- **Set problem**:
Write out the entries again exactly as they are given.

- **Dataset excerpts**:
┌──

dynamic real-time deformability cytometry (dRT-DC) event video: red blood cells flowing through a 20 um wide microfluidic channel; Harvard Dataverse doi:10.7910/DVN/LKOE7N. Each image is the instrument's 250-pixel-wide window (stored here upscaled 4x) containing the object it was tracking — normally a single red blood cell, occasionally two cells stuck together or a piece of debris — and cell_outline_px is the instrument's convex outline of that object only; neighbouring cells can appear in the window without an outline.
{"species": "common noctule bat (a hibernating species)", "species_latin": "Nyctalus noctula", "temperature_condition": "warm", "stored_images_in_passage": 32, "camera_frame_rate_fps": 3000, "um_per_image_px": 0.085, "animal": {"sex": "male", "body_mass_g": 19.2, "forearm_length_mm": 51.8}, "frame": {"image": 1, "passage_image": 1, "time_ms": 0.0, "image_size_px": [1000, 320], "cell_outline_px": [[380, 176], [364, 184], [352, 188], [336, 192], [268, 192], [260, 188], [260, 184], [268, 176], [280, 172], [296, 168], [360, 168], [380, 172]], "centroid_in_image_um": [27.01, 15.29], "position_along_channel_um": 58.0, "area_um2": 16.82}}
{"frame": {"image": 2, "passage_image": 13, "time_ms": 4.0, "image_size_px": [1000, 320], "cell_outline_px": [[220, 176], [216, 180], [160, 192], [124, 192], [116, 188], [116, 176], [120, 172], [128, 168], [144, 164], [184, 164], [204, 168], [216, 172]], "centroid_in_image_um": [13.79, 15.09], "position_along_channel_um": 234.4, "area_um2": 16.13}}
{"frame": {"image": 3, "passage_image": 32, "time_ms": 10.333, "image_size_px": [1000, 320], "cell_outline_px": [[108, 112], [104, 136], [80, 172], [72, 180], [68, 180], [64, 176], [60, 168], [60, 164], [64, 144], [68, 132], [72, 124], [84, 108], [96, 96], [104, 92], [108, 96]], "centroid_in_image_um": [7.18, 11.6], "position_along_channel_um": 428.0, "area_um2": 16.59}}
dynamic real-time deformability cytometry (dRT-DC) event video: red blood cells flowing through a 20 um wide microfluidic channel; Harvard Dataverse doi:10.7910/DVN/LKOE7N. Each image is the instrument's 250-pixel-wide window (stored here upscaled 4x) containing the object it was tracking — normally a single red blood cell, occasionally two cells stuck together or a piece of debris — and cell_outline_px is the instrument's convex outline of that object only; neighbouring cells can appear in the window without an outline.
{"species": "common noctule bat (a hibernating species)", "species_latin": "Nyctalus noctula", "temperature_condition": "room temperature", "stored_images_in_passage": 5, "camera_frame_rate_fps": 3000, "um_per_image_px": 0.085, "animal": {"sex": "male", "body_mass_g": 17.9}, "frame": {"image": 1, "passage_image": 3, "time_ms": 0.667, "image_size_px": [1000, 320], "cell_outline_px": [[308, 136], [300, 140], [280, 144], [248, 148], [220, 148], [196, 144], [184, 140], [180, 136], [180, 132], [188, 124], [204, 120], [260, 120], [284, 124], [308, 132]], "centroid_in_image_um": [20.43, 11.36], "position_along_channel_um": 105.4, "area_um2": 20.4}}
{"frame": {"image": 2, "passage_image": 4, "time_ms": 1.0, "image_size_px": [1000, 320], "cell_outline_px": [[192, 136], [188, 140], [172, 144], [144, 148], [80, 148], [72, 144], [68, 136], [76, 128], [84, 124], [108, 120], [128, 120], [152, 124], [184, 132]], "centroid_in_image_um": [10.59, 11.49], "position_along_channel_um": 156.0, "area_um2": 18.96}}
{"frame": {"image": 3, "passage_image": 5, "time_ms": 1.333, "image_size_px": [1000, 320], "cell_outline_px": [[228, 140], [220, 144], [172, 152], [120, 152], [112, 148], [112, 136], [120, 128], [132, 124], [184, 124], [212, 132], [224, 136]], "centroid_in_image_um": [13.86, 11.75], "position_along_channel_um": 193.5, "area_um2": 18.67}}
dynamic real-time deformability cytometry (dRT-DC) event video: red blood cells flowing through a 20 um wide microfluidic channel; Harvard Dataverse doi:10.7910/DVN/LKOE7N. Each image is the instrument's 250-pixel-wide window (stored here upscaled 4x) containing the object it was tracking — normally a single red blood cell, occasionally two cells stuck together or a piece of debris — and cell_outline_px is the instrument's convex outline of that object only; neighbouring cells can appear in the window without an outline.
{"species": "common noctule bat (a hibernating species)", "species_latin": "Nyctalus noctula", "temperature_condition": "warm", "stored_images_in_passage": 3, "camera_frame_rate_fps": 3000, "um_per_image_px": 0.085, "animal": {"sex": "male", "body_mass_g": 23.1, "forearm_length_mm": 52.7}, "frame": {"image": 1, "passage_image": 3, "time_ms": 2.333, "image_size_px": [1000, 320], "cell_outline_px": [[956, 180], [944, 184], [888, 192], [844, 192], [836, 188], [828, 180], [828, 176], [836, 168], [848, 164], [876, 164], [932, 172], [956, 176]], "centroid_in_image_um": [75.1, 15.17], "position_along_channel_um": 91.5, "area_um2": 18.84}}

└──

- **Answer to the task**:
dynamic real-time deformability cytometry (dRT-DC) event video: red blood cells flowing through a 20 um wide microfluidic channel; Harvard Dataverse doi:10.7910/DVN/LKOE7N. Each image is the instrument's 250-pixel-wide window (stored here upscaled 4x) containing the object it was tracking — normally a single red blood cell, occasionally two cells stuck together or a piece of debris — and cell_outline_px is the instrument's convex outline of that object only; neighbouring cells can appear in the window without an outline.
{"species": "common noctule bat (a hibernating species)", "species_latin": "Nyctalus noctula", "temperature_condition": "warm", "stored_images_in_passage": 32, "camera_frame_rate_fps": 3000, "um_per_image_px": 0.085, "animal": {"sex": "male", "body_mass_g": 19.2, "forearm_length_mm": 51.8}, "frame": {"image": 1, "passage_image": 1, "time_ms": 0.0, "image_size_px": [1000, 320], "cell_outline_px": [[380, 176], [364, 184], [352, 188], [336, 192], [268, 192], [260, 188], [260, 184], [268, 176], [280, 172], [296, 168], [360, 168], [380, 172]], "centroid_in_image_um": [27.01, 15.29], "position_along_channel_um": 58.0, "area_um2": 16.82}}
{"frame": {"image": 2, "passage_image": 13, "time_ms": 4.0, "image_size_px": [1000, 320], "cell_outline_px": [[220, 176], [216, 180], [160, 192], [124, 192], [116, 188], [116, 176], [120, 172], [128, 168], [144, 164], [184, 164], [204, 168], [216, 172]], "centroid_in_image_um": [13.79, 15.09], "position_along_channel_um": 234.4, "area_um2": 16.13}}
{"frame": {"image": 3, "passage_image": 32, "time_ms": 10.333, "image_size_px": [1000, 320], "cell_outline_px": [[108, 112], [104, 136], [80, 172], [72, 180], [68, 180], [64, 176], [60, 168], [60, 164], [64, 144], [68, 132], [72, 124], [84, 108], [96, 96], [104, 92], [108, 96]], "centroid_in_image_um": [7.18, 11.6], "position_along_channel_um": 428.0, "area_um2": 16.59}}
dynamic real-time deformability cytometry (dRT-DC) event video: red blood cells flowing through a 20 um wide microfluidic channel; Harvard Dataverse doi:10.7910/DVN/LKOE7N. Each image is the instrument's 250-pixel-wide window (stored here upscaled 4x) containing the object it was tracking — normally a single red blood cell, occasionally two cells stuck together or a piece of debris — and cell_outline_px is the instrument's convex outline of that object only; neighbouring cells can appear in the window without an outline.
{"species": "common noctule bat (a hibernating species)", "species_latin": "Nyctalus noctula", "temperature_condition": "room temperature", "stored_images_in_passage": 5, "camera_frame_rate_fps": 3000, "um_per_image_px": 0.085, "animal": {"sex": "male", "body_mass_g": 17.9}, "frame": {"image": 1, "passage_image": 3, "time_ms": 0.667, "image_size_px": [1000, 320], "cell_outline_px": [[308, 136], [300, 140], [280, 144], [248, 148], [220, 148], [196, 144], [184, 140], [180, 136], [180, 132], [188, 124], [204, 120], [260, 120], [284, 124], [308, 132]], "centroid_in_image_um": [20.43, 11.36], "position_along_channel_um": 105.4, "area_um2": 20.4}}
{"frame": {"image": 2, "passage_image": 4, "time_ms": 1.0, "image_size_px": [1000, 320], "cell_outline_px": [[192, 136], [188, 140], [172, 144], [144, 148], [80, 148], [72, 144], [68, 136], [76, 128], [84, 124], [108, 120], [128, 120], [152, 124], [184, 132]], "centroid_in_image_um": [10.59, 11.49], "position_along_channel_um": 156.0, "area_um2": 18.96}}
{"frame": {"image": 3, "passage_image": 5, "time_ms": 1.333, "image_size_px": [1000, 320], "cell_outline_px": [[228, 140], [220, 144], [172, 152], [120, 152], [112, 148], [112, 136], [120, 128], [132, 124], [184, 124], [212, 132], [224, 136]], "centroid_in_image_um": [13.86, 11.75], "position_along_channel_um": 193.5, "area_um2": 18.67}}
dynamic real-time deformability cytometry (dRT-DC) event video: red blood cells flowing through a 20 um wide microfluidic channel; Harvard Dataverse doi:10.7910/DVN/LKOE7N. Each image is the instrument's 250-pixel-wide window (stored here upscaled 4x) containing the object it was tracking — normally a single red blood cell, occasionally two cells stuck together or a piece of debris — and cell_outline_px is the instrument's convex outline of that object only; neighbouring cells can appear in the window without an outline.
{"species": "common noctule bat (a hibernating species)", "species_latin": "Nyctalus noctula", "temperature_condition": "warm", "stored_images_in_passage": 3, "camera_frame_rate_fps": 3000, "um_per_image_px": 0.085, "animal": {"sex": "male", "body_mass_g": 23.1, "forearm_length_mm": 52.7}, "frame": {"image": 1, "passage_image": 3, "time_ms": 2.333, "image_size_px": [1000, 320], "cell_outline_px": [[956, 180], [944, 184], [888, 192], [844, 192], [836, 188], [828, 180], [828, 176], [836, 168], [848, 164], [876, 164], [932, 172], [956, 176]], "centroid_in_image_um": [75.1, 15.17], "position_along_channel_um": 91.5, "area_um2": 18.84}}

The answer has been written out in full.